Ventral pallidal encoding of reward-seeking behavior depends on the underlying associative structure

  1. Jocelyn M Richard  Is a corresponding author
  2. Nakura Stout
  3. Deanna Acs
  4. Patricia H Janak  Is a corresponding author
  1. Krieger School of Arts and Sciences, Johns Hopkins University, United States
  2. Johns Hopkins School of Medicine, Johns Hopkins University, United States
  3. Johns Hopkins University, United States

Decision letter

  1. Joshua I Gold
    Reviewing Editor; University of Pennsylvania, United States

In the interests of transparency, eLife includes the editorial decision letter and accompanying author responses. A lightly edited version of the letter sent to the authors after peer review is shown, indicating the most substantive concerns; minor comments are not usually included.

Thank you for submitting your article "Ventral pallidal encoding of reward seeking depends on the underlying associative structure" for consideration by eLife. Your article has been reviewed by three peer reviewers, one of whom is a member of our Board of Reviewing Editors and the evaluation has been overseen by Sabine Kastner as the Senior Editor. The reviewers have opted to remain anonymous.

The reviewers have discussed the reviews with one another and the Reviewing Editor has drafted this decision to help you prepare a revised submission.

Summary:

This study examined the role of the ventral pallidium (VP) in encoding reward-seeking behaviors. The authors used a carefully designed pair of tasks, one involving Pavlovian conditioning and the other involving instrumental learning, to compare VP's role in both situations, controlling for visuo-motor factors (e.g., the same sensory cues and the same superficial behaviors). Results from electrophysiology and inactivation studies show converging evidence that VP encodes motivational incentives in both situations, but dissociable relationships with behavior. Specifically, VP inactivation leads to lower likelihood and higher latencies of reward approach in instrumental conditioning, but only leads to lower likelihood of approach (but no higher latency) in Pavlovian conditioning.

The reviewers agreed that the study was well designed, conducted, and analyzed. There was also general enthusiasm for the idea of better understanding the role of the VP in learning and for distinguishing Pavlovian and instrumental learning.

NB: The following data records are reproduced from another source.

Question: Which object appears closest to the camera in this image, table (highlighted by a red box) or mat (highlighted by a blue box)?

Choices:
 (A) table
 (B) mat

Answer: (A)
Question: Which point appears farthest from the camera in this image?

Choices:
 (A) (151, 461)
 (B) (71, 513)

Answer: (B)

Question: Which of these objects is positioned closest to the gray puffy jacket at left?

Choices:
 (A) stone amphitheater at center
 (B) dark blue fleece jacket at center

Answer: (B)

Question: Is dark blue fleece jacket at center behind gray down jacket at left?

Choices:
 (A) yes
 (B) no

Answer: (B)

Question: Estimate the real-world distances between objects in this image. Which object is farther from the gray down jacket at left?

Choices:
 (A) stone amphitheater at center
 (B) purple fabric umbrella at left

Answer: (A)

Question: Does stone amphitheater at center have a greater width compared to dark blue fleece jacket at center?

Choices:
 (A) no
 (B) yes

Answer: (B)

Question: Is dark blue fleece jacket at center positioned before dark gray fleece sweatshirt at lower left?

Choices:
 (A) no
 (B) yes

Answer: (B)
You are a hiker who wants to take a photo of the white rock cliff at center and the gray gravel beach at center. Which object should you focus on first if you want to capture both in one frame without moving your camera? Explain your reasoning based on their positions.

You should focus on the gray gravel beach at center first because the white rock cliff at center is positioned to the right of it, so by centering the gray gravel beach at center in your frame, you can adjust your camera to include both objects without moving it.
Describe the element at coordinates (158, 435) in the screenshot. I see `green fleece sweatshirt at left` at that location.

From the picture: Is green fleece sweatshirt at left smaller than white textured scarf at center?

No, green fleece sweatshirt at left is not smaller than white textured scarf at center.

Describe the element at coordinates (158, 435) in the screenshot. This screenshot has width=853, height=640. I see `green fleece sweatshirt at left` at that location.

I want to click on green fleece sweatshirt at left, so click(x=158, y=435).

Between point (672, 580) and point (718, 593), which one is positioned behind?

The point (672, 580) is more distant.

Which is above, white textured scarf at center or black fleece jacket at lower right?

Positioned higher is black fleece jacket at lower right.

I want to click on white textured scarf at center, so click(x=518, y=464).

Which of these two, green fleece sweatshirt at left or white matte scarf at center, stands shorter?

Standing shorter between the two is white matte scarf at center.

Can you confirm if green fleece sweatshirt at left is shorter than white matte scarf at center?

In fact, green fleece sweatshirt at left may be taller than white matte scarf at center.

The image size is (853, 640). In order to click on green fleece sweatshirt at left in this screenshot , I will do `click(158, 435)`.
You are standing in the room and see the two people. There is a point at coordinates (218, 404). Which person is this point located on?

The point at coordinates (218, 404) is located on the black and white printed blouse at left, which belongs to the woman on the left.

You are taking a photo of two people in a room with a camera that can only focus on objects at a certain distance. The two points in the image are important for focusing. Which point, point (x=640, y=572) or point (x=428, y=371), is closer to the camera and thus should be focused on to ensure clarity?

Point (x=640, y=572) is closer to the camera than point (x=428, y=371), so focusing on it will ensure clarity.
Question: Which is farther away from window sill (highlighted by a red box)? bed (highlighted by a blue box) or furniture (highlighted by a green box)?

However, the reviewers also agreed that a number of essential revisions are necessary, as detailed below.

Essential revisions:

1) The interpretation of the results rests strongly on the claim that behavior was essentially equivalent on the two tasks. However, this equivalence may be only superficial. It is important to show that the relatively subtle differences in neural activity and pharmacological effects on behavior for the two tasks types did not reflect the relatively subtle differences in behavior for the two tasks. This issue is important because it goes to the heart of how to interpret the rest of the data. Even if port entry probability and latency do not differ, these are more blunt tools than those employed for the analysis of neural data. For example, there could be differences in locomotor speed to approach the port that might be detectable with a set of beam breaks. There may be more subtle differences in consummatory behavior that could be detected by EMG analyses.

Consider, for example, the following two claims from the Abstract:

a) "We find that cue elicited activity in many VP neurons predicts the latency of instrumental reward seeking, but not Pavlovian response latency." The distributions of latencies were different for the two tasks. Could that difference have accounted for this result? For example, port-entry latencies tended to be shorter in the instrumental case. It therefore seems possible that this effect is because there are more movement-related responses in the time window tested in that case. Likewise, this relationship between VP activity and response latency on the instrumental task stays consistent 0-1 sec after cue onset (Figure 5F,I), despite the fact that the neural response is only strong right at the beginning of that epoch. How statistically reliable are the correlations computed with low spike counts (including for those measured before cue onset)?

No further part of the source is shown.